Yeich was glad to improve the bird’s habitat and thought the structure was well-placed at the park, adjacent to the Nature Center. He said that many people stopped to ask questions while he was building it, and he hopes the interest continues.
“I hope a pair of chimney swifts find it, and I hope it educates the people who see it when they visit the park.” Yeich said.
Noah Yeich attends Thaddeus Stevens College in Lancaster, studying cabinet and furniture making.
I was lucky to get in touch with Nick Silvis for this story as he spends a lot of time outside, out of cell service area. Though just graduated from Hershey High School, he has been active in conservation for years.
“I’ve always been an outdoorsy kid, and I started learning about the environment when I was little,” he said. “I fell in love with the outdoors, and I never looked back.”
He enjoys hiking and kayaking, but his love for the environment culminates in the work he does to protect it.
Silvis has spent the last few summers in the Wildlife Leadership Academy’s field school, where students focus on a single species to learn about larger issues of the ecosystem and its conservation. As a conservation ambassador, he learned about the biology, ecology and management of the ruffed grouse—the Keystone state bird—and helped evaluate a local habitat for its livability.
He is also a long-time volunteer at Manada Conservancy in Hummelstown “just for fun,” where he helps facilitate their annual native plant sale and assisted in drafting an environmental impact statement for a local property they manage. Silvis was one of three recipients of the conservancy’s 2019 Environmental Achievement Award, which recognizes local high school seniors who have contributed to environmental stewardship and protection.
His passion for the outdoors also brings him out of the field and into government offices. Silvis sees many possibilities for bridging the gap between scientists and conservationists and government and business policy. He explained how this is vitally important if we are going to enact change.
“You can do all the science that you want, but without someone to interpret it or explain it, no change is ever going to occur,” he said.
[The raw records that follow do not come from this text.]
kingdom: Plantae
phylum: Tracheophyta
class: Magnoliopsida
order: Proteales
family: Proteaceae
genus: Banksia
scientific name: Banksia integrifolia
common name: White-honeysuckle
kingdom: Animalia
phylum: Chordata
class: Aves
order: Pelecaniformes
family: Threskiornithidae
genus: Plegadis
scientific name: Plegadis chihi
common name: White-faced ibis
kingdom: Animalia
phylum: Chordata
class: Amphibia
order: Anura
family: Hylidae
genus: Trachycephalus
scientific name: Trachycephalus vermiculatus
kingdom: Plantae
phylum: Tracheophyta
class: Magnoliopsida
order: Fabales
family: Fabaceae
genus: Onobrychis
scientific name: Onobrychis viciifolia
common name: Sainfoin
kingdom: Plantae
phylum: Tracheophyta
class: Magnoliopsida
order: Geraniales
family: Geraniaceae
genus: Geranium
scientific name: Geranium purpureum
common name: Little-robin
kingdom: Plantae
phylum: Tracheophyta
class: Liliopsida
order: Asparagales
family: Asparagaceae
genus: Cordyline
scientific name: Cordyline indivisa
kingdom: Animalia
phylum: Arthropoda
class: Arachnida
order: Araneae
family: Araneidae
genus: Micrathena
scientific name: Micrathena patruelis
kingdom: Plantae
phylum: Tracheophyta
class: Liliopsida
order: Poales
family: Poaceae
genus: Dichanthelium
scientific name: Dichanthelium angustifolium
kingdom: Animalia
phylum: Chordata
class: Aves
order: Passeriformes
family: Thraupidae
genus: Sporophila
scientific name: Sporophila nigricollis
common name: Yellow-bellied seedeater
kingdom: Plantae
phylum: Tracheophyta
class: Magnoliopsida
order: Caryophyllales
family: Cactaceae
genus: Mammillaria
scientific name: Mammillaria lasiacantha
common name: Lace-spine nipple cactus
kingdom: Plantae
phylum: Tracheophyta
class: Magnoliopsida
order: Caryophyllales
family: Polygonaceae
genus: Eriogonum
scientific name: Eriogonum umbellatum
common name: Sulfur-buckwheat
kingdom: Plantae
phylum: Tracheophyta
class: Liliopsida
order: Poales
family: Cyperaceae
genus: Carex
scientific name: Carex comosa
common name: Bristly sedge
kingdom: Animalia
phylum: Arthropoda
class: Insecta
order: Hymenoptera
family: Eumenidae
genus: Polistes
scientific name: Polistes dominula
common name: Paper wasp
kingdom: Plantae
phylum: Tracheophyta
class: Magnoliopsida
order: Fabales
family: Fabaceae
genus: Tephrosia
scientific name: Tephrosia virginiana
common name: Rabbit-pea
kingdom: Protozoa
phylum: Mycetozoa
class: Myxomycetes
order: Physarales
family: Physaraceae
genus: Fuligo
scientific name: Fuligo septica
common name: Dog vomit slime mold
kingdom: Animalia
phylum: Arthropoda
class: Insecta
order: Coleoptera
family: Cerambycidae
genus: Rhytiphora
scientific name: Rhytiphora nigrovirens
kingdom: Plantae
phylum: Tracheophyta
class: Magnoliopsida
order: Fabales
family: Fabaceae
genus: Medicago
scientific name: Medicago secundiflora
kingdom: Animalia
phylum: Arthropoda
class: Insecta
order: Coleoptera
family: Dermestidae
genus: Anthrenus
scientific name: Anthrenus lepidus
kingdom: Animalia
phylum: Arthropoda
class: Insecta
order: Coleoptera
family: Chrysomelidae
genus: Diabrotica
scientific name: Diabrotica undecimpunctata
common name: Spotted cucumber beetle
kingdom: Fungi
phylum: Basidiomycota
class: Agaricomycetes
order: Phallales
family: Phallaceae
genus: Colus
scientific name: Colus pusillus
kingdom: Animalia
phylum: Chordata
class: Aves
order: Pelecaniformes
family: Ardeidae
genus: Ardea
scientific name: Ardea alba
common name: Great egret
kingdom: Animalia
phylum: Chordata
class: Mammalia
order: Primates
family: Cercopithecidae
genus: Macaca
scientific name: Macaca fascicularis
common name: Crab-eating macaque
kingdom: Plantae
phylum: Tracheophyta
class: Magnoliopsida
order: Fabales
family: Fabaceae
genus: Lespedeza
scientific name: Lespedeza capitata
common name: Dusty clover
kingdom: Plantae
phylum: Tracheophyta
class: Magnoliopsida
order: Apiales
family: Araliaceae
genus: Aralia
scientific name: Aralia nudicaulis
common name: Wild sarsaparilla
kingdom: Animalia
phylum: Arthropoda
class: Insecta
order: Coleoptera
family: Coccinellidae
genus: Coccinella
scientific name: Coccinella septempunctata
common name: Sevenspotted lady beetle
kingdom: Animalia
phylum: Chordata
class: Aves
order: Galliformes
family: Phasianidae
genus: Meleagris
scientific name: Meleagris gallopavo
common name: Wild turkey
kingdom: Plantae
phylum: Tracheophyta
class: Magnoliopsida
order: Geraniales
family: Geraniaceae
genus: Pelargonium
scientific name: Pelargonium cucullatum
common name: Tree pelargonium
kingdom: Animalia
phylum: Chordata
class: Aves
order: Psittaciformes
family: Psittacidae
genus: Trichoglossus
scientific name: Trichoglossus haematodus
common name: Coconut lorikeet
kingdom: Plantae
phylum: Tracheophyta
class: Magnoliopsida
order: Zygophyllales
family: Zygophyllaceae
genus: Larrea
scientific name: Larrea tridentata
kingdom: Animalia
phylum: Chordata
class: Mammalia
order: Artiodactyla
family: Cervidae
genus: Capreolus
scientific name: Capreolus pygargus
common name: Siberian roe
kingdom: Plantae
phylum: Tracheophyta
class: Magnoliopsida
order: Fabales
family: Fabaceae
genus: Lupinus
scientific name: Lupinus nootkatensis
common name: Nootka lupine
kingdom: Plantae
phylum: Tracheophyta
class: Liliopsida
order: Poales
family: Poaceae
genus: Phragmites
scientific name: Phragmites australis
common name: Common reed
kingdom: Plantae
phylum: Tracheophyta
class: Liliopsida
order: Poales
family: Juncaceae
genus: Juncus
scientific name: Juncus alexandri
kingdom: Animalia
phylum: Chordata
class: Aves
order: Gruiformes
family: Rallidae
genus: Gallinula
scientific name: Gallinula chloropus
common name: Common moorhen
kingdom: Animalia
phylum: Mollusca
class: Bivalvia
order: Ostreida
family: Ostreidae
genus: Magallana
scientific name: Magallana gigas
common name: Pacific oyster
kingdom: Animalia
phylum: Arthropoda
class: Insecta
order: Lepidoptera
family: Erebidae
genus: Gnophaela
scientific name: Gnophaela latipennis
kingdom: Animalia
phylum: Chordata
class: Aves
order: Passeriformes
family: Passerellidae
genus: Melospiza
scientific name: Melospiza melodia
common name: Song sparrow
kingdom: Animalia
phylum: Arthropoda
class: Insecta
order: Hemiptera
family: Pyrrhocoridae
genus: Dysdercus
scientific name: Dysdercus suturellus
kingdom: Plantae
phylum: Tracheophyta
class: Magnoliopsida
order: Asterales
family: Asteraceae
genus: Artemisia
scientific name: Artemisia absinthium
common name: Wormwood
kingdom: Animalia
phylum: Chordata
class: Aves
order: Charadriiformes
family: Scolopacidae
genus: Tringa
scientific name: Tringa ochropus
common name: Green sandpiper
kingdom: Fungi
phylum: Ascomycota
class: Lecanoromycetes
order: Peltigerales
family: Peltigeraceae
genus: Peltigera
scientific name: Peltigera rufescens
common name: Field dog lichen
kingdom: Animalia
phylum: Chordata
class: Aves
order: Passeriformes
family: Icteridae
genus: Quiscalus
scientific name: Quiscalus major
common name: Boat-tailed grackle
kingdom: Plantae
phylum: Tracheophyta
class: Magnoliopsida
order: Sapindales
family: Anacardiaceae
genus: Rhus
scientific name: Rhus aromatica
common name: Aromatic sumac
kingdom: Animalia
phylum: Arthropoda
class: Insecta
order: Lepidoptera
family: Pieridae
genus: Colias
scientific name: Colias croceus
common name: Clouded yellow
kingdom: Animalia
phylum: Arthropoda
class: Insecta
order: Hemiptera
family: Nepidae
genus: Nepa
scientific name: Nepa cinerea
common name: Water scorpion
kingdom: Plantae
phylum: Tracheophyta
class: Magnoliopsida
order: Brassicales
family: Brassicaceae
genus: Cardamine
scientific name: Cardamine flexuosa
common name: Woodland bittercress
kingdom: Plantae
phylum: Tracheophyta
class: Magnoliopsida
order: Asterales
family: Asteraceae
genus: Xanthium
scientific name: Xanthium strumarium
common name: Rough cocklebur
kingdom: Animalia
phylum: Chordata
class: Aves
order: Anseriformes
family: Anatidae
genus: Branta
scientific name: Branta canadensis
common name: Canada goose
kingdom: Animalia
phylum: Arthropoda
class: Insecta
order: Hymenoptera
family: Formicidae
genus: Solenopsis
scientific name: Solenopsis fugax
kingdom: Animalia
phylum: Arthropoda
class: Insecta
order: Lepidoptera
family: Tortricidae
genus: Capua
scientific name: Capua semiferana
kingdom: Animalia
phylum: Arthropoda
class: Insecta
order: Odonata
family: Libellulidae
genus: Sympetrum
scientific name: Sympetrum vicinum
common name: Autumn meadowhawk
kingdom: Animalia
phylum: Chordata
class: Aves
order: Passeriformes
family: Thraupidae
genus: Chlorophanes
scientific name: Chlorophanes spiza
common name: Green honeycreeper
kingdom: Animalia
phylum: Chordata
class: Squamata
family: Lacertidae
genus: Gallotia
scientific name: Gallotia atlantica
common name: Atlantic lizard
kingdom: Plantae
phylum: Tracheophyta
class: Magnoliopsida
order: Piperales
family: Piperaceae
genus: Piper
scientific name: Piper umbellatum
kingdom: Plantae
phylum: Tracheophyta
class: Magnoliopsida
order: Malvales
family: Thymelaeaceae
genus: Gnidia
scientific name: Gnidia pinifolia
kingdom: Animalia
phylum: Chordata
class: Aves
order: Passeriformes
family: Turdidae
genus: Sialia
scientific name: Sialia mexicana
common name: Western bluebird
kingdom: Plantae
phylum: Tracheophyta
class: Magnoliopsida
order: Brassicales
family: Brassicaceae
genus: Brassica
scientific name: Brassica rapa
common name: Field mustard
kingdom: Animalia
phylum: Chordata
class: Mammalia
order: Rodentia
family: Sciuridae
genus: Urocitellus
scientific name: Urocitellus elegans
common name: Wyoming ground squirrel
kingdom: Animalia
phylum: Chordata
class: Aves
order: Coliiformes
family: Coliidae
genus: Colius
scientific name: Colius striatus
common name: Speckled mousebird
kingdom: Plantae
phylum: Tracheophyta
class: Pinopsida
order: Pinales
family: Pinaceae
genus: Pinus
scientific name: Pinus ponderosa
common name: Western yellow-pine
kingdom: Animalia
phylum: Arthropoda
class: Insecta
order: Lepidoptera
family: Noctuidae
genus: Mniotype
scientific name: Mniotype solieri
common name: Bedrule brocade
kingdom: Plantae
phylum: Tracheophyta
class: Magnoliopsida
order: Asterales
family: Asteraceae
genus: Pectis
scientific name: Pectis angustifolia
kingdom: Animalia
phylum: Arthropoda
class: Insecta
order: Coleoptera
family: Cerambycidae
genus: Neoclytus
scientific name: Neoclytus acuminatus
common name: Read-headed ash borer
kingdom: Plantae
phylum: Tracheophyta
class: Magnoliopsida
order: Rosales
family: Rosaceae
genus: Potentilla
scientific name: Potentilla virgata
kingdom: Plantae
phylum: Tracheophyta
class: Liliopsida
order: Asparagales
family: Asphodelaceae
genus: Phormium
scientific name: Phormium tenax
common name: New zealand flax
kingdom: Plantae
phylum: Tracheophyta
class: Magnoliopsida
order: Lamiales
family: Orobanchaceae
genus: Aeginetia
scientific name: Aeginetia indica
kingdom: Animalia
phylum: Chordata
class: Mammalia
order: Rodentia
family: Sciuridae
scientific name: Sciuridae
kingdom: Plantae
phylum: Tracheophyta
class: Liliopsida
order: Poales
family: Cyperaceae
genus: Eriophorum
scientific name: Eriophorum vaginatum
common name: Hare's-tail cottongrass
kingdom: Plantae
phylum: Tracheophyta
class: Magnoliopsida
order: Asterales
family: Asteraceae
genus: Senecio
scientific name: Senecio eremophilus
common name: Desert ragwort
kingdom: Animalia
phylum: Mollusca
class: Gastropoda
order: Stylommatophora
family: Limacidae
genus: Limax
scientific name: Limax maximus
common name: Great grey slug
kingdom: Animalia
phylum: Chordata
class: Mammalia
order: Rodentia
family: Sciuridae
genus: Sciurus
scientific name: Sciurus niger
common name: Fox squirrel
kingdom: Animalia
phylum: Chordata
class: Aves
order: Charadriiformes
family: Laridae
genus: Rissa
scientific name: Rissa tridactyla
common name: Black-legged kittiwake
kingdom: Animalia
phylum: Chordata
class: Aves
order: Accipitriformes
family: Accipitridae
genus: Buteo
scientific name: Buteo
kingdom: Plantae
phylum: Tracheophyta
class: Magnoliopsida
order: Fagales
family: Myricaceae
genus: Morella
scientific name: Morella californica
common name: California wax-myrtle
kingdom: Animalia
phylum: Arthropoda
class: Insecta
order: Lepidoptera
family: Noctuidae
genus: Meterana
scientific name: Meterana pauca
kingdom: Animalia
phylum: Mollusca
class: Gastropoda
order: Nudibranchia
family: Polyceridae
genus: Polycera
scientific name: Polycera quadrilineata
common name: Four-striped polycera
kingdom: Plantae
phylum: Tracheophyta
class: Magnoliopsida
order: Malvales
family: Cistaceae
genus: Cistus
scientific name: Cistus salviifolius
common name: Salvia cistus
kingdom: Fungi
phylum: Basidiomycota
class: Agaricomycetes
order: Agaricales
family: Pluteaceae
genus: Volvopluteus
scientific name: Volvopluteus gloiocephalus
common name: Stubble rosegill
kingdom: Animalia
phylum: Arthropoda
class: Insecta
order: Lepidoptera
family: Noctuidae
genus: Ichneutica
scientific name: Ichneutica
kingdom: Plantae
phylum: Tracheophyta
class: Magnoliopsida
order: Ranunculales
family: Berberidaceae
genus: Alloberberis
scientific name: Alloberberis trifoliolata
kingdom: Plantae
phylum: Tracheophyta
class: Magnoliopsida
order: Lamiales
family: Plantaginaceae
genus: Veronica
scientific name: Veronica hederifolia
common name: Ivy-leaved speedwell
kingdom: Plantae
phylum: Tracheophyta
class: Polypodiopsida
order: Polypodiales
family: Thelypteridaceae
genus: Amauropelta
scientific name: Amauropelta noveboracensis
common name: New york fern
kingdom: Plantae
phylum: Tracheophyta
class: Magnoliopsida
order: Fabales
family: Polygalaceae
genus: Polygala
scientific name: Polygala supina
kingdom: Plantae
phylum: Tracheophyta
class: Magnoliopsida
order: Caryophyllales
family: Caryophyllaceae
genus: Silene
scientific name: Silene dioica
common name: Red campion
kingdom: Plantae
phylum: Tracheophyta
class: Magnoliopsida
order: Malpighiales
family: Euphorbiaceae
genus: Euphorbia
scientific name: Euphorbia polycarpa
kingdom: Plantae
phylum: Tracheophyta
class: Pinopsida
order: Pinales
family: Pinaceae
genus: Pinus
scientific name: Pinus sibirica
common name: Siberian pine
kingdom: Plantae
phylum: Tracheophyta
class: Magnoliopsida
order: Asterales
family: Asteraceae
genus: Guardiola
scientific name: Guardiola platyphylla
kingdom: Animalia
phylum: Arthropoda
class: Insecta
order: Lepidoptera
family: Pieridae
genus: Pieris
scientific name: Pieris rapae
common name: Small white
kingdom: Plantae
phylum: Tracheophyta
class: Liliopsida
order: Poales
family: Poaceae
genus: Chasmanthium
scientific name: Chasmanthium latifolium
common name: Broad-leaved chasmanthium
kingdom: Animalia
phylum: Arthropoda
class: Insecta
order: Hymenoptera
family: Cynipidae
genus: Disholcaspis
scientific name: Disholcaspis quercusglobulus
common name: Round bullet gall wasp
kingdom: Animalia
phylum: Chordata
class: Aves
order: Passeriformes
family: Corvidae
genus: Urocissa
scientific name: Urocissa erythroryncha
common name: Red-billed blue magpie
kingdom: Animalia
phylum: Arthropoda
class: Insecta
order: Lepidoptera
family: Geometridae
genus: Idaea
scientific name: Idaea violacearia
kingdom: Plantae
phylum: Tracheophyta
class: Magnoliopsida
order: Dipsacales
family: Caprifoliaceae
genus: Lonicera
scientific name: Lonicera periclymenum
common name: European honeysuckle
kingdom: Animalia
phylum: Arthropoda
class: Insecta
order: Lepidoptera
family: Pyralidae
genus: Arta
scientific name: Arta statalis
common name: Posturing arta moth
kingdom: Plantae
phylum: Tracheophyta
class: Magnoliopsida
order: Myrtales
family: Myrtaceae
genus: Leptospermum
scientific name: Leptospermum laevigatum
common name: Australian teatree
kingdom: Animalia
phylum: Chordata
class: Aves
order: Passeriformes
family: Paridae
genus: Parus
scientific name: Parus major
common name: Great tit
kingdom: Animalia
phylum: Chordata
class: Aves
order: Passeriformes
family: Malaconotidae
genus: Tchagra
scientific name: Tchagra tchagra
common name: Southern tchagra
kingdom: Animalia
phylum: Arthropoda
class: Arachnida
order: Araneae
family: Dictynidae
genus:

Silvis has already been working to bridge that gap.
This past year, he was one of 20 student members of the Governor’s Youth Advisory Council for Hunting, Fishing and Conservation. The council met to discuss environmental challenges in Pennsylvania counties. Members then traveled to Washington, D.C., twice to discuss actions to protect the state’s environment and wildlife with congressional representatives.
“I enjoy politics and the inner workings of the government, and I feel that’s where change can occur on a wide scale,” Silvis said. “It’s a cool avenue to explore.”
Nick Silvis is attending Gettysburg College, pursuing a double major in environmental studies and public policy.